The exhibit does well in discussing both the sadder parts of this history and the achievements of LGBTI members, as well as highlighting current inequalities in the ADF, such as the ban on HIV positive people enlisting and the difficulties for transgender members to access surgery. However, while Serving in silence? does a brilliant job of giving an equal amount of space between gay and lesbian stories, the exhibit would have benefited greatly from more stories of LGBTI people of colour, of which it its severely lacking.

As this exhibit comes hot on the heels of the legalisation of Same Sex Marriage in Australia, right in the middle of the Midsumma Festival in Melbourne and indeed only days after the first same sex weddings, it reminds us all how important and hard fought such victories and celebrations are. The stories of these men and women are important for all Australians, especially younger LGBTI Australians, as they teach us our own history, a history of those who suffered and fought injustice in the past so that we can celebrate equality today. However, it also shows us that we still have some way to go.

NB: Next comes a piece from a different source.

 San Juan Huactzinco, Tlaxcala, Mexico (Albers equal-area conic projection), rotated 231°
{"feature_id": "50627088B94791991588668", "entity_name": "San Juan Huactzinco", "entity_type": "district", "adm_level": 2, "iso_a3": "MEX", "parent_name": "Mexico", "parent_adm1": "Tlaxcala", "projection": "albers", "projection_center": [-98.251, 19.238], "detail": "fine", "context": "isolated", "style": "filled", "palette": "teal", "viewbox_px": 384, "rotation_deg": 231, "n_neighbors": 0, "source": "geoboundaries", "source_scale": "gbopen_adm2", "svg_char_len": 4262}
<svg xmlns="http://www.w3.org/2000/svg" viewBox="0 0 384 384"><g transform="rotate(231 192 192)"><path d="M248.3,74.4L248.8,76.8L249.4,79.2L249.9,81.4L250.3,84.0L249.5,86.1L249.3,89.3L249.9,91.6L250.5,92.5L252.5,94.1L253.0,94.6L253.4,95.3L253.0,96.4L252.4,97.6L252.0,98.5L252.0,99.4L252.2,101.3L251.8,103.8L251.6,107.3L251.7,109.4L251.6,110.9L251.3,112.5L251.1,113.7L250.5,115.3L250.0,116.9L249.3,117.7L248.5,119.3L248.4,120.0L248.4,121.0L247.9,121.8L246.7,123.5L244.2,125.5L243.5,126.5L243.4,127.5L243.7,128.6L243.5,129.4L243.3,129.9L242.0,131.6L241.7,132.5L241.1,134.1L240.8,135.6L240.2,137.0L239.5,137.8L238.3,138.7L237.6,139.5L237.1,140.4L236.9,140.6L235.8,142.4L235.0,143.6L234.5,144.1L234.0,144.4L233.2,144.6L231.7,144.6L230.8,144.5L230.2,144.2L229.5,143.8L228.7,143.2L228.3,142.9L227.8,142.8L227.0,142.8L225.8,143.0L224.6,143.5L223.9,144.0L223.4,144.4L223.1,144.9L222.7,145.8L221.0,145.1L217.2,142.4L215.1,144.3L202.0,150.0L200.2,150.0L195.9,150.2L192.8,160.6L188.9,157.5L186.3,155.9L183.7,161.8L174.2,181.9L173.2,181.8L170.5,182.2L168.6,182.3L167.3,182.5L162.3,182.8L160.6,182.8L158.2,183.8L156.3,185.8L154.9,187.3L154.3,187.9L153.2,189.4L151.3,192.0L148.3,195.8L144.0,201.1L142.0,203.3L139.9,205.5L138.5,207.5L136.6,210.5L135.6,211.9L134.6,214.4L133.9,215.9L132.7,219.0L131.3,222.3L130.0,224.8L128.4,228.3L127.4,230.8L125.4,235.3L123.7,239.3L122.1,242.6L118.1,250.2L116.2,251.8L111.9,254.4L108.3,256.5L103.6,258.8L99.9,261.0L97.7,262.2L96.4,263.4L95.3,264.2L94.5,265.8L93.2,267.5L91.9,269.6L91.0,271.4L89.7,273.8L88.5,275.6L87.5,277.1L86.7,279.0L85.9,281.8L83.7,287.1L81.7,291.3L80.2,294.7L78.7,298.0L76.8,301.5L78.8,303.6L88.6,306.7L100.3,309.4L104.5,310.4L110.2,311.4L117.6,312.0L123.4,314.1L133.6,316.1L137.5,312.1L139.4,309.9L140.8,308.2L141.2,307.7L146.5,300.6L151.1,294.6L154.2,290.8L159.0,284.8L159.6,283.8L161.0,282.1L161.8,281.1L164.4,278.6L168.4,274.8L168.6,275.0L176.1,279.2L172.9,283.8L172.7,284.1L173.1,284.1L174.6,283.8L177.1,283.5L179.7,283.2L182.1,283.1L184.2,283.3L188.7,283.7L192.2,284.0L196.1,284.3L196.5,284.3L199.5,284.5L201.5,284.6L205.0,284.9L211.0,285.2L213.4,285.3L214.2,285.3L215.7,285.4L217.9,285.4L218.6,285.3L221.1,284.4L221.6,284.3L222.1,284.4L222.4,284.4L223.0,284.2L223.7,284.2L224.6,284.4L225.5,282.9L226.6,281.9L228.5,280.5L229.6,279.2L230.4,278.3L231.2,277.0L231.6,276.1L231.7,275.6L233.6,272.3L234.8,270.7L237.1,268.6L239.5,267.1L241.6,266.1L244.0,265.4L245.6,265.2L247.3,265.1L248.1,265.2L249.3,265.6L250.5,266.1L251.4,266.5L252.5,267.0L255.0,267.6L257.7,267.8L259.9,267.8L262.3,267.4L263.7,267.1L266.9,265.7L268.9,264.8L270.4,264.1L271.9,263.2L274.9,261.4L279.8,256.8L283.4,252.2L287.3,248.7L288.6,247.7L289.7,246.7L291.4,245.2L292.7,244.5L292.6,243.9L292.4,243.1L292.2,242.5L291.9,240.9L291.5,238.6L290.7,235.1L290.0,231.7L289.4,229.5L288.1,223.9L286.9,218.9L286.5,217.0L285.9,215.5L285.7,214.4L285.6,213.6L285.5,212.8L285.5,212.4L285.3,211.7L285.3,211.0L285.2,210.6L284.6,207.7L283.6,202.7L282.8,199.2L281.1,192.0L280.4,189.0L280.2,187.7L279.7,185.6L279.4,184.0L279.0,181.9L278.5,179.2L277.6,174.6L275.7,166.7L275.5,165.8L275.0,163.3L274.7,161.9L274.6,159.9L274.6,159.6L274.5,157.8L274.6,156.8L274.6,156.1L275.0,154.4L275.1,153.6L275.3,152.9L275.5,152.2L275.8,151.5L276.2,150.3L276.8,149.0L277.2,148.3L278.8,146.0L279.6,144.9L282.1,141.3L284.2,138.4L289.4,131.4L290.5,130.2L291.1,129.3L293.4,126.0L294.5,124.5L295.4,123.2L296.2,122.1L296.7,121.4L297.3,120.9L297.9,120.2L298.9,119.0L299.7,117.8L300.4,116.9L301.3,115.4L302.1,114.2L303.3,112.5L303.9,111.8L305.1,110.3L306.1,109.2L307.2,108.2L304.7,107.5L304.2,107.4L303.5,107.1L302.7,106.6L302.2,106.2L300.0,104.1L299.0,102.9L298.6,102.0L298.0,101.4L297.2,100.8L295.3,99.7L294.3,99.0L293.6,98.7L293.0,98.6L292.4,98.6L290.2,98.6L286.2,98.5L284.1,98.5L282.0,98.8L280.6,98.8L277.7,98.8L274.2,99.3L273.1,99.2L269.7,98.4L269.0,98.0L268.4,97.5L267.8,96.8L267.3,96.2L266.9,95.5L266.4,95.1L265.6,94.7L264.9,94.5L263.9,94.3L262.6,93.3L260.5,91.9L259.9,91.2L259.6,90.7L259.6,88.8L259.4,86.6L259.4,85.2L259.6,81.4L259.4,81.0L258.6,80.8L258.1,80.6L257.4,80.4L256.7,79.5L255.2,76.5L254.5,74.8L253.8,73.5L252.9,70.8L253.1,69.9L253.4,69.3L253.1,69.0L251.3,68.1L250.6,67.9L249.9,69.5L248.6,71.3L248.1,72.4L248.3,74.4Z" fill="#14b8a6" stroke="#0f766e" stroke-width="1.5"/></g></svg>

Serving in silence? Australian military service since World War II is on display in The Gallery at City Library from January 11 to February 3 2018 and is a free event. Following this it will be moving to Sydney, where it will be on display at the TAP Gallery, Surry Hills, from 27 February to 4 March 2018.

Mitchell Naughton has recently completed a Bachelor of Arts (Honours) in History and has research interests in both criminal and queer history. His thesis “The Royal Highwaymen” explored highway robbery committed by soldiers in eighteenth-century London and he has also recently completed research on behalf of the National Trust of Australia into female prisoners at Melbourne Gaol during the late nineteenth-century.